We had never intended to stop growing our family at two children.  Even if we had made that decision, as a woman, suddenly not having the ability to make it for myself made me feel as though I were being robbed of a part of my femininity.   We didn’t want Skylar to grow up as an only child.  We wanted to round out our children, our two beautiful daughters, with a son of our own as well.  We wanted Skylar to have a brother.  A sibling to play with, laugh with, fight with, to tell secrets to, and even to gang up against mom and dad with.  Adoption was the answer, and our chance to expand our family.  This was our chance at having the son we may, under other circumstances, have never known.  Beyond that, we felt that it was our duty to do so.  Who knows what life would have had in store for us had we not lost our Miss Elliott.  Would adoption have been nothing more than a pipe dream or a well intentioned idea that we never got around to, slowly cooling off on the back burner of life?  I don’t know.  What I do know is that we felt that because of the blessing of Miss Elliott’s, albeit, too-short life, we had been given the chance to help another child in need.  A child that may not otherwise be able to experience the love of a family that he so deserved.

Another blessing of Miss Elliott’s life came in the form of Skylar’s ability to express a deep and sincere sense of compassion for others.  She is so kind, patient, selfless, and accepting of everyone.  She amazes me with her strength and resilience every day.  She gives me reason to move forward.  Her sister was different, but not to her.  Miss Elliott was the only sibling Skylar had ever known, and Skylar has always been proud to be her big sister.  Though she couldn’t walk or talk, couldn’t see or function cognitively, it never mattered to Skylar.  She loved her sister for who she was, not what she could or couldn’t do.  There were no qualifications for her love.  She gave it willingly, without condition or reservation.

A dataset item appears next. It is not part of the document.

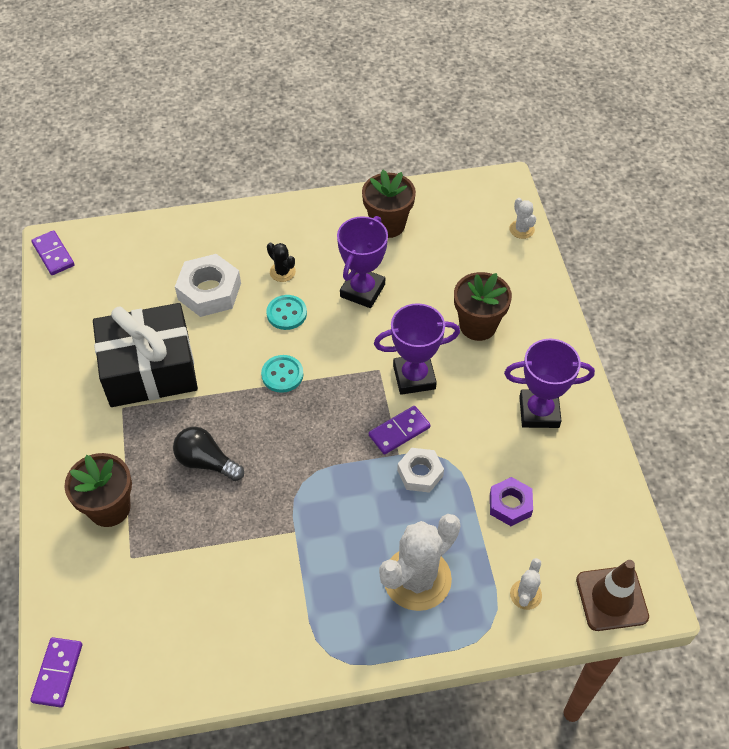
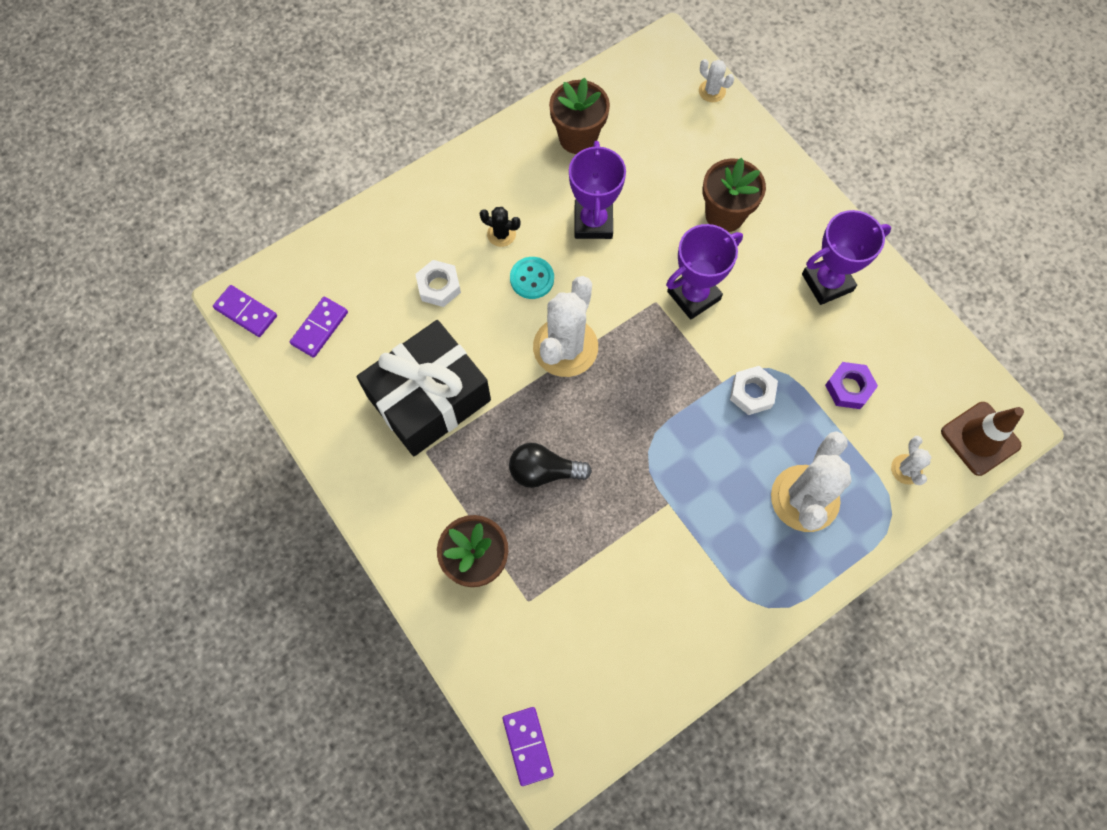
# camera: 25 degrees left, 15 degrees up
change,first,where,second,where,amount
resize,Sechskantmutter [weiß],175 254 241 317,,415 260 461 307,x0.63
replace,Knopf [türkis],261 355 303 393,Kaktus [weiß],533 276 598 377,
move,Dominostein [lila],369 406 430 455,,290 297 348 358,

When I see Skylar welcoming and befriending a new student in class, helping a special student to achieve a task, tending to the younger children in a group, excitedly pointing out her sister’s name on a sign, or even praying for her brother to come home soon, I know how truly blessed we are and how wonderfully all of our children have changed our lives.  Whether they’re here with us, have moved past us, or have yet to come home to us, all of our children have given us extraordinary gifts in life that we couldn’t imagine living with out.  From the daughter I knew for a short while, to the daughter who continues to teach me every day, and the son I’ve not yet come to know, I am blessed with riches beyond worldly compare.